The discipline is the point: the honest read ("8 ± noise, at 4× cost") is the
opposite of the vibe ("opus is obviously better"), and pre-registration is what
stopped a post-hoc "well opus wrote *nicer* code" from rescuing the conclusion.

## Quick start

1. **Pre-register the design** — fill the plan before running anything:

   ```bash
   cp skills/ronald/templates/experiment-plan.md experiment-plan.md
   # arms (the ONE variable) · held-constant factors · test suite · metric+judge · N · decision rule
   ```

2. **Run the matrix** — same prompt × each arm × N, randomized, capturing outputs +
   cost/latency (starts with a Claude adapter; Codex/Gemini are stubs to fill in):

   ```bash
   cp skills/ronald/templates/ab-harness.py ab-harness.py
   python3 ab-harness.py --arms opus,sonnet --cases cases.jsonl -n 3 --out results.jsonl
   ```

3. **Judge blinded** — objective checker if you have one; else pairwise LLM-judge
   with randomized position + anonymized labels (see `references/judging-and-stats.md`).

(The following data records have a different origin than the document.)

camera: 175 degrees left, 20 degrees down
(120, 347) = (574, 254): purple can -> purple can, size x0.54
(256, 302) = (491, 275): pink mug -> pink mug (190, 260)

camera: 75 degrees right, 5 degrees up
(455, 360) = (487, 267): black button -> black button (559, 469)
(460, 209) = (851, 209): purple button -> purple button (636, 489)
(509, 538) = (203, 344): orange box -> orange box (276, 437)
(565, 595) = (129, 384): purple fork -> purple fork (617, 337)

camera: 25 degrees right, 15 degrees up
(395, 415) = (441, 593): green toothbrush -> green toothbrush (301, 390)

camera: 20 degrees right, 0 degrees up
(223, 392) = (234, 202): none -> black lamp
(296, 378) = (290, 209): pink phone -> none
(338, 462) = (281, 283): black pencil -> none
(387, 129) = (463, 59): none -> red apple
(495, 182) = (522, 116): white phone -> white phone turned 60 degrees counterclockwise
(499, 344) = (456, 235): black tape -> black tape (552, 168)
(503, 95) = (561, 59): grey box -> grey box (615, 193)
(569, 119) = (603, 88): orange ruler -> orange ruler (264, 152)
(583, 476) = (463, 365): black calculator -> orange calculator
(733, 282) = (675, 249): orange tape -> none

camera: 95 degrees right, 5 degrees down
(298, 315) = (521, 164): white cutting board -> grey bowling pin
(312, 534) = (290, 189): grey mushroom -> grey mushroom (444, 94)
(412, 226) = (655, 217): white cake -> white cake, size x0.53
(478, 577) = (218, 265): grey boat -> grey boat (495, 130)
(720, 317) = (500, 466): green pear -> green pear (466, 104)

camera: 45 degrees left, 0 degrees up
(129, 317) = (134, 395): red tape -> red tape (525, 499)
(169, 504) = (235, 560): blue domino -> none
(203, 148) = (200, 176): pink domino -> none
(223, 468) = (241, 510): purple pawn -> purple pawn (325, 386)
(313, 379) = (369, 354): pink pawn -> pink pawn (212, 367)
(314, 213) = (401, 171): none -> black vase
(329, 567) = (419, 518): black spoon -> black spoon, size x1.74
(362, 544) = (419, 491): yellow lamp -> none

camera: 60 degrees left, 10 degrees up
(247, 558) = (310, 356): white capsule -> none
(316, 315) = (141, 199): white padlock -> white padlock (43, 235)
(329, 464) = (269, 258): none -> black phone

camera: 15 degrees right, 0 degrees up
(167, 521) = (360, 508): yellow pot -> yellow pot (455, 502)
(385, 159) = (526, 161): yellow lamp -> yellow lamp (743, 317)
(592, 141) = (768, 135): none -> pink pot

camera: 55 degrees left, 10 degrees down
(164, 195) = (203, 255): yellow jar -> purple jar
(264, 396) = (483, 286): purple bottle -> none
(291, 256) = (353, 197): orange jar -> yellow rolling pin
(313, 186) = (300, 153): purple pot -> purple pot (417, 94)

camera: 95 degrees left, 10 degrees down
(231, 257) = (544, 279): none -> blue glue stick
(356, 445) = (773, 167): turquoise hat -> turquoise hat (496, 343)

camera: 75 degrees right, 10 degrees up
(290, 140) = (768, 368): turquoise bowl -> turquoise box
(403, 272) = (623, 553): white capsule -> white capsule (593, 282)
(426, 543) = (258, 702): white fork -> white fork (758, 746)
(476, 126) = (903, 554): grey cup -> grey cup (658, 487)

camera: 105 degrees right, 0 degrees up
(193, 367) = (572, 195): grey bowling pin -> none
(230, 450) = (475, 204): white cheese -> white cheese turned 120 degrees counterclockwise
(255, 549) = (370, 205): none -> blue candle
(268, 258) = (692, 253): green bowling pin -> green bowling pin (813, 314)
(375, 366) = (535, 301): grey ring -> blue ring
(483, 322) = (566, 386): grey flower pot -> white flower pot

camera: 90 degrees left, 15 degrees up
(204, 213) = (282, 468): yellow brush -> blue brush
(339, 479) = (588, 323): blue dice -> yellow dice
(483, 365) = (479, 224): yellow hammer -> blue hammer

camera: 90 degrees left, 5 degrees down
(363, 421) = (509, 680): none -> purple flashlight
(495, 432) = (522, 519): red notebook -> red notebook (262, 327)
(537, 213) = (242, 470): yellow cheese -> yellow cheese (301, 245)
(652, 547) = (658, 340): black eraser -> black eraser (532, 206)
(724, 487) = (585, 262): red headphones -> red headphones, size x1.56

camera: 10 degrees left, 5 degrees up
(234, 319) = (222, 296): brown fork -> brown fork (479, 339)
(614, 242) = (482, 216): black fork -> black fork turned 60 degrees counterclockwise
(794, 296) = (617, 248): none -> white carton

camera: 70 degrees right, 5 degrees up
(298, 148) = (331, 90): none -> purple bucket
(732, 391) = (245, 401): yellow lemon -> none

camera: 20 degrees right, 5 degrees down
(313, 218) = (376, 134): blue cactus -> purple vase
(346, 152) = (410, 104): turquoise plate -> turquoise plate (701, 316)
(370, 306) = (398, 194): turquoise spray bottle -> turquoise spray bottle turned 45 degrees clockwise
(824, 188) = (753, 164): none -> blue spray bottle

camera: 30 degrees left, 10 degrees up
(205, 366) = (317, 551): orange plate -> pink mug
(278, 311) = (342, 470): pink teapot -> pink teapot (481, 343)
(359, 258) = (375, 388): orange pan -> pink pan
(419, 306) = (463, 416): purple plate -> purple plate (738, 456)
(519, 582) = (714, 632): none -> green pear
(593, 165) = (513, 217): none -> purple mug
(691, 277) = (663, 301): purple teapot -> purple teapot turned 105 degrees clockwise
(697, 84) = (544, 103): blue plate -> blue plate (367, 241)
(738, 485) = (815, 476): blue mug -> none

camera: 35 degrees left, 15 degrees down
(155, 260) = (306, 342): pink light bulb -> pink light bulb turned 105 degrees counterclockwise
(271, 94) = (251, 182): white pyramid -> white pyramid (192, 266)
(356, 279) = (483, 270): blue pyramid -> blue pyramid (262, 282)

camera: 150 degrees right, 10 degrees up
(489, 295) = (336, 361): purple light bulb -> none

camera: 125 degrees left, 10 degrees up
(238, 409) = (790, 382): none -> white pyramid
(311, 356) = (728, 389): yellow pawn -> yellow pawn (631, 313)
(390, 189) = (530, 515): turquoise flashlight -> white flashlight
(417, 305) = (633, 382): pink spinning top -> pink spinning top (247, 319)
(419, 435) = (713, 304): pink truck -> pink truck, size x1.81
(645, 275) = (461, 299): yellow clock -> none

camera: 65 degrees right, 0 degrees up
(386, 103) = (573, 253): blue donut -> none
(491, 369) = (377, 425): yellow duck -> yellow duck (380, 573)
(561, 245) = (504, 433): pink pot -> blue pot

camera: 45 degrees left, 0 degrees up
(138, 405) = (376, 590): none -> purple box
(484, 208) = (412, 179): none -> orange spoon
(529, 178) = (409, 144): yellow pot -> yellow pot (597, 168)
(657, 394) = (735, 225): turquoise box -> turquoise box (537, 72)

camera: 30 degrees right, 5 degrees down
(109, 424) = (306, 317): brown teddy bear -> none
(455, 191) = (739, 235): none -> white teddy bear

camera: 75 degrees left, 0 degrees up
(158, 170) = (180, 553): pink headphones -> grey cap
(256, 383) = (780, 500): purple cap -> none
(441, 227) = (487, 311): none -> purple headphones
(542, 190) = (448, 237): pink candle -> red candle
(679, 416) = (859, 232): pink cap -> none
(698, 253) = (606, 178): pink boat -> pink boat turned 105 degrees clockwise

4. **Analyze & decide** — per-arm mean ± spread, paired effect, is-it-beyond-noise;
   apply the pre-registered decision rule; report the full matrix + cost/latency +
   the external-validity caveat.

## References

- `references/experimental-design.md` — Fisher's principles applied to LLM
  comparison: one-variable/control, replication (how many runs), randomization,
  pairing/blocking, pre-registration, blinding, the response variable, the
  **confounds you must pin** (model version drift, temperature, system prompt, tool
  availability, context, judge model, time-of-day load), and external validity.
- `references/model-adapters.md` — running the *same* prompt across providers
  uniformly: the adapter interface, the **Claude adapter** (`claude -p` CLI and the
  Anthropic API), the **Codex / Gemini** adapter pattern (confirm flags via
  `--help`), which settings to pin for fairness, capturing cost/latency/tokens, and
  pinning versions against drift.
- `references/judging-and-stats.md` — how to **judge** (objective checkers; LLM-as-
  judge with position-randomization, blinding, a rubric; pairwise vs absolute;
  validating the judge against human labels) and how to **analyze** (per-arm mean ±
  spread, paired differences, effect size, proportion comparison for pass-rates, a
  simple beyond-the-noise check, the many-arms multiple-comparisons trap, and the
  cost/quality Pareto), with a copy-paste aggregation snippet.

## Templates

- `templates/experiment-plan.md` — the **pre-registration** worksheet: hypothesis,
  arms, the one variable, held-constant factors, suite, metric + judge, N, decision
  rule + threshold. Fill it before you run.
- `templates/ab-harness.py` — a runnable matrix runner: adapter interface + a
  working **Claude** adapter (`claude -p --output-format json`, capturing
  result/cost/latency/tokens) + **Codex/Gemini stubs**; runs arms × cases × N in
  randomized order and writes `results.jsonl` for the judge/analysis step.

## Relationship to andrej, jamie & terry

- **`andrej`** is the *sequential* observe→analyze→act loop — change one thing,
  measure, keep-or-revert, repeat — for **iterating toward** a metric. Ronald is the
  *parallel* controlled comparison of **fixed alternatives** (N arms) decided with
  statistics. They share "one variable" and "a scalar metric"; use Ronald to pick
  among discrete candidates, `andrej` to iterate the winner further.
- **`jamie`**'s "quantify reliability `k/N`" is replication in miniature; Ronald
  generalizes it to replication **across arms** with blinding and a decision rule.
- **`terry`** is the natural executor: the matrix (arms × cases × N) is embarrassingly
  parallel, so a fleet can run the arms concurrently in isolated worktrees while
  Ronald defines the *fair experiment* and reads the results.